While we do not now decide whether res judicata qualities can be attributed to Judge Reimel's proviso in his 1965 order, it would be in order on the remand for the Board to resolve the factual part of the question by an appropriate finding on competent evidence as to whether subsequent to Judge Reimel's order there have been substantial changes in "conditions incident to the land itself".*fn8 439 Pa. at 363.
Accordingly, this case is remanded to the Zoning Board of Adjustment of Philadelphia for such proceedings as are consistent with this opinion.
The foregoing opinion was prepared by Judge (now Justice) Alexander F. Barbieri before his resignation
[ 1 Pa. Commw. Page 373]
as a judge of the Commonwealth Court. It is hereby adopted as the opinion of the Court.
Dissenting Opinion by Judge Manderino:
I dissent from the majority holding because it in effect reverses the granting of a variance by the Philadelphia Zoning Board of Adjustment without finding any abuse of discretion or error of law in the proceedings.
The Zoning Board of Adjustment, upon proper application, granted a variance to the applicant. The grant of the variance was appealed to the Court of Common Pleas and the court specifically found that the Board of Adjustment had not acted capriciously and had not committed an error of law. The order of the court below was appealed to this court and again, this court in effect reverses the grant of the variance, even though there is no abuse of discretion or error of law pointed out by the majority opinion. I find it difficult to understand how the grant of a variance by a Zoning Board of Adjustment can end up being set aside when the first judicial review in the court below specifically states that there was no error of law or capricious action and the appellate court also fails to find any abuse of discretion or error of law.
The problem has arisen because the court below entered two (2) "opinions". On November 12, 1969, Judge Gold entered an order. The order reads as follows:
"The authorities state clearly that the courts on certiorari from the Zoning Board of Adjustment are not to act as statesmen. Our authority is limited to the determination of whether the Zoning Board of Adjustment acted capriciously or committed an error of law.
Despite these two concepts, we think we have authority to afford better protection to the residents and property owners adjacent to the proposed used car lot
[ 1 Pa. Commw. Page 374]
at premises 8300 Ridge Avenue, Philadelphia. We have reviewed the record thoroughly and in our opinion the Zoning Board of Adjustment has not fully protected the adjacent property owners by providing for evergreen screen planting along the entire north property line. We think that further limitation should be imposed upon the use of this property as an auto sales lot in at least the following matters: hours of operation, the proposed lighting to be installed, the testing of automobiles to be sold, the prohibition of any repairing on the premises and so forth.

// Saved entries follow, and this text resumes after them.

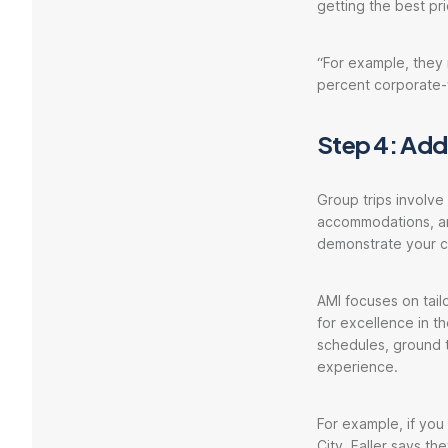
getting the best pri
“For example, they 
percent corporate-
Step 4: Addr
Group trips involve
accommodations, and
demonstrate your co
AMI focuses on tail
for excellence in th
schedules, ground t
experience.
For example, if you
City, Faller says th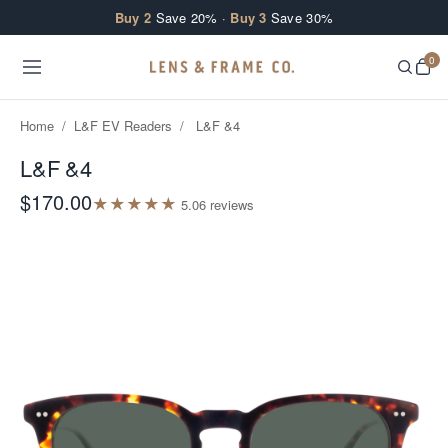
Skip to content
Buy 2
Save 20% ·
Buy 3
Save 30%
0
Home
/
L&F EV Readers
/
L&F &4
L&F &4
$170.00
★
★
★
★
★
5.0
6
review
s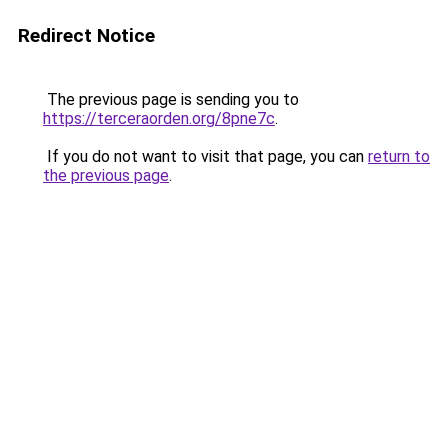
Redirect Notice
The previous page is sending you to
https://terceraorden.org/8pne7c
.
If you do not want to visit that page, you can
return to
the previous page
.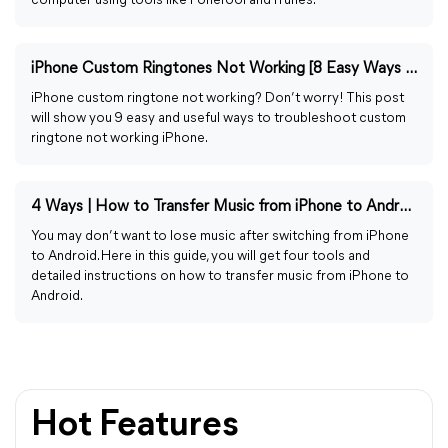
computer using tools like FoneTool and iTunes.
iPhone Custom Ringtones Not Working [8 Easy Ways to Fix]
iPhone custom ringtone not working? Don’t worry! This post
will show you 9 easy and useful ways to troubleshoot custom
ringtone not working iPhone.
4 Ways | How to Transfer Music from iPhone to Android
You may don’t want to lose music after switching from iPhone
to Android. Here in this guide, you will get four tools and
detailed instructions on how to transfer music from iPhone to
Android.
Hot Features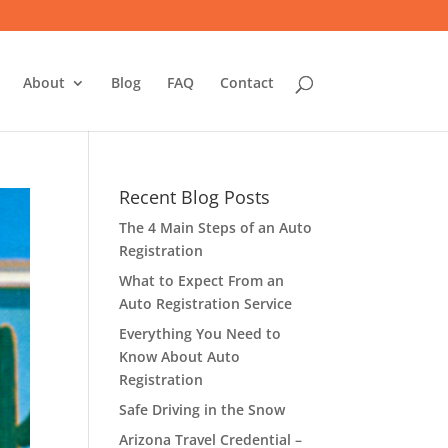
About
Blog
FAQ
Contact
Recent Blog Posts
The 4 Main Steps of an Auto
Registration
What to Expect From an
Auto Registration Service
Everything You Need to
Know About Auto
Registration
Safe Driving in the Snow
Arizona Travel Credential –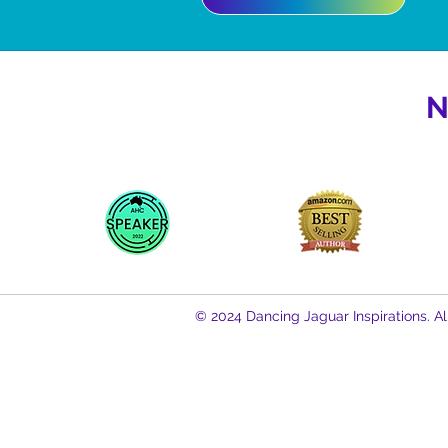
N
© 2024 Dancing Jaguar Inspirations. Al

We therefore, remand this matter to the Zoning Board of Adjustment to take testimony in accordance with the tenor of this opinion so that the quiet enjoinment of the citizens living in the residential properties on Harner Street, Ridge Avenue, Sunset Avenue, Summit Street, Lare Street, Crestview Road, Ivins Road and Penrose Street will not be adversely affected."
On January 7, 1970, Judge Gold entered the following opinion interpreting his order of November 12, 1969.
"Since this case has been appealed, I wish to make it perfectly clear that in my judgment the Zoning Board of Adjustment did not act capriciously and did not commit an error of law. However, I thought it inherent in the power of this Court to afford better protection to the residents and property owners adjacent to the proposed car lot at premises 8300 Ridge Avenue, Philadelphia, Pennsylvania and for that reason added the protective features as set forth in my order of remand to the Zoning Board of Adjustment." Judge Gold specifically states that he did not find any error of law, nor did he find that the Zoning Board of Adjustment acted capriciously. This being so, Judge Gold did not have legal authority to remand the Board's grant of a variance.
[ 1 Pa. Commw. Page 375]
On appeal to this Court, both parties treated the two opinions of the court below, one dated November 12, 1969, and the other dated January 7, 1970, as constituting a final order by the court below which in effect upheld the grant of the variance by the Zoning Board of Adjustment. I do not think that the two opinions read together can permit any other conclusion.
Those portions of Judge Gold's opinions, particularly the first opinion of November 12, 1969, which speak of "remanding" the matter to the Board of Adjustment because Judge Gold thought additional conditions could be imposed upon the grant of the variance, were outside the legal authority of the court below. The court is not a Board of Adjustment. If the variance were properly granted, as Judge Gold states, it was for the Zoning Board to determine what conditions were necessary for the protection of the neighborhood. The Board did have the authority to impose conditions. It is clear from the record that the Board realized this authority and did consider the matter of conditions. Some conditions were imposed and others refused by the Board. In such a situation a court, unless it points to an error of law or abuse of discretion, cannot place itself in the shoes of the Board of Adjustment and indicate that the court would have done otherwise. Many times courts would have handled and decided a matter in its original posture contrary to the manner in which it was handled and decided by the administrative agency. But this court cannot substitute its judgment for the Board's judgment unless it points to an abuse of discretion or error of law. The lower court's authority to "modify" a decision of the zoning board is not carte blanche authority to substitute its judgment for that of the board. There must ge a legal basis for any modification of the board's decision.
[ 1 Pa. Commw. Page 376]
Judge Gold did not find by his own statement in the opinion of January 7, 1970, any capricious action or error of law. Because of this Judge Gold's opinion must be interpreted as a final order upholding the variance. This is exactly how both parties to this appeal treated the two opinions of Judge Gold.
Compounding the error, this court reverses the grant of the variance by the Zoning Board without pointing to any error of law or abuse of discretion by the Zoning Board. I do not think this court has such a power. Once a Zoning Board has granted a variance, neither the court below nor an appellate court can take action which in effect nullifies the grant of the variance, unless an abuse of discretion or an error of law is present. Neither the court below nor this court has pointed to any abuse of discretion or error of law by the Board of Adjustment. Without such a finding, the Board's grant of the variance permit should not be disturbed.